Carlos Santana, Live at Treasure Island, Minnesota, 8.4.2022
Eccolo il settantacinquenne Carlos Santana su uno dei palchi più noti degli States con la sua inseparabile PRS MD realizzata nel 1982 con il produttore Paul Reed Smith, una sei corde unica, vero marchio di fabbrica del chitarrista: registri perfetti per il suo latin sound, magneti leggeri eppur vigorosi toccati senza troppi fronzoli elettronici, niente curvature synth, nessuna pedaliera, perché Santana è quell’eccellente chitarrista che tutti ricordiamo protagonista a Woodstock nel 1969. Ed appunto con brevi immagini di quell’evento proiettate sullo schermo alle spalle della band inizia il concerto, neanche a dirlo con una versione di Soul Sacrifice vicinissima a quella del festival: dieci minuti di energia rock come si deve, percussioni tirate al massimo, assolo del band leader meno psichedelico e più netto, pulito, elaborato (come nella versione del vinile e nell’on stage storico) in potente slow dialogante con una magnifica sarabanda di batteria e congas quale plateau per l’imprescindibile ottava medio-acuta del fulmine messicano.
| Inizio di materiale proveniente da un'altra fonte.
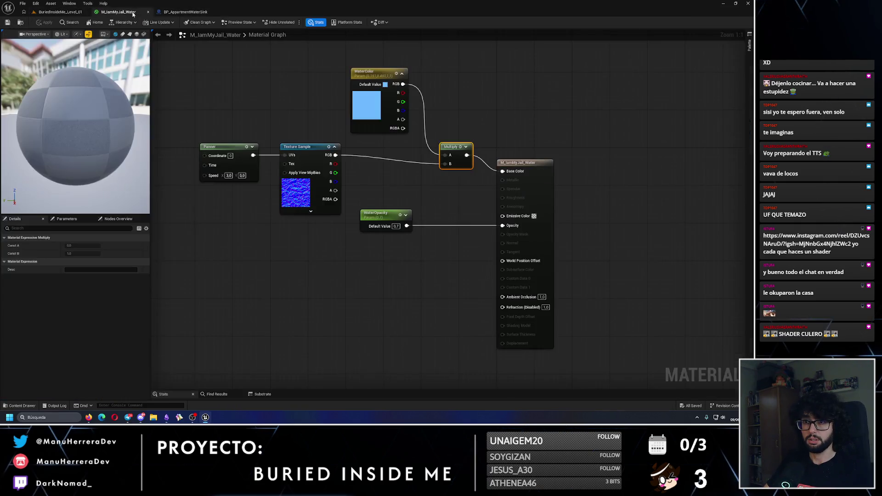
pyautogui.click(184, 12)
E tanto giustificherebbe la visione della performance, non proprio eccellente dal lato registico ma discreta da quello acustico: ma accontentiamoci perché eventi come questo meritano la nostra attenzione. Il senso di Soul Sacrifice prosegue imperterrito nel travolgente Jingo (ovvero Jin-Go- Lo-Ba del 1969) e nelle vie coeve del blues anticonvenzionale di Evil Ways, quasi Santana voglia dare il senso della sua storia musicale nei brani che lo hanno reso celebre, come nella Black Magic Woman del 1970 ben sonorizzata dal vocalist Andy Varga e nel celeberrimo mambo di Tito Puente Oye Como Va del 70 (a dir il vero impomatato per fini evidentemente commerciali vista la romantica e un po’ sdolcinata cantabilità della cover contenuta in Abraxas, immeritatamente al tredicesimo posto della classifica Hot 100 dell’autorevole rivista “Billboard”: bah…).
Vada come vada ma il protagonista è sempre lui, cuore di stregone e frizione monstre dedita al collettivo fin dal momento in cui intuì il peso specifico musicale della Mahavishnu Orchestra dell’amico John McLaughlin, di Miles Davis e di John Coltrane.
Poi la popular Samba Pa Ti (Chi non la ricorda? Comunque ci risiamo col commerciale d’antan) senza dubbio meno “americana” rispetto alla versione del 70 e per questo a noi più gradita, più aggressiva e lirica e vicina all’ imperdibile lettura che ne diede il grande Gato Barbieri nel 1981.
Santana sul palco: Carisma intatto, grafia effettististica nel noto overdrive, certamente meno appassionante nei brani più recenti presentati nella performance (dei quali preferiamo omettere osservazioni antipatiche: per capirci svenevolezze rugiadose come Corazon Espinado preferiamo lasciarle ai fighetti delle High School e alle orecchie avvizzite dei nostalgici inclini alle suggestioni del basso sentimentalismo) pur se lo spirito solistico di Santana non può esser mai messo in discussione per tecnica e magia espositiva, tenuto in andamento ampio da una rovente band della quale osserviamo con attenzione il sapido slap bassistico di Benny Rietveld nell’agitato solo dedicato al superlativo gospel-rock Purple Rain di Prince (!), il focoso drumming di Cindy Blackman (consorte di Santana) e l’ampiezza sinergica funk delle tastiere di David K Matheus.
Hanno suonato con Carlos Santana Cindy Blackman alla batteria, Andy Varga alla voce, Benny Rietveld al basso, David K Matheus alle tastiere, Karl Perazzo e Paoli Mejìas alle percussioni, Ray Greene alla voce, Tommy Anthony alla chitarra ed alla voce.
Un Barrio Mex sempre vivo nel Divenire di un invincibile chitarrista in auge da oltre 50 anni, eccezion fatta per alcuni album dagli anni 90 in poi: ma, si sa, più son bravi più si lasciano rimprocciare per le inevitabili corbellerie del business dettato dal mercato, ahinoi….Ma Santana è davvero sempre un gran Santana!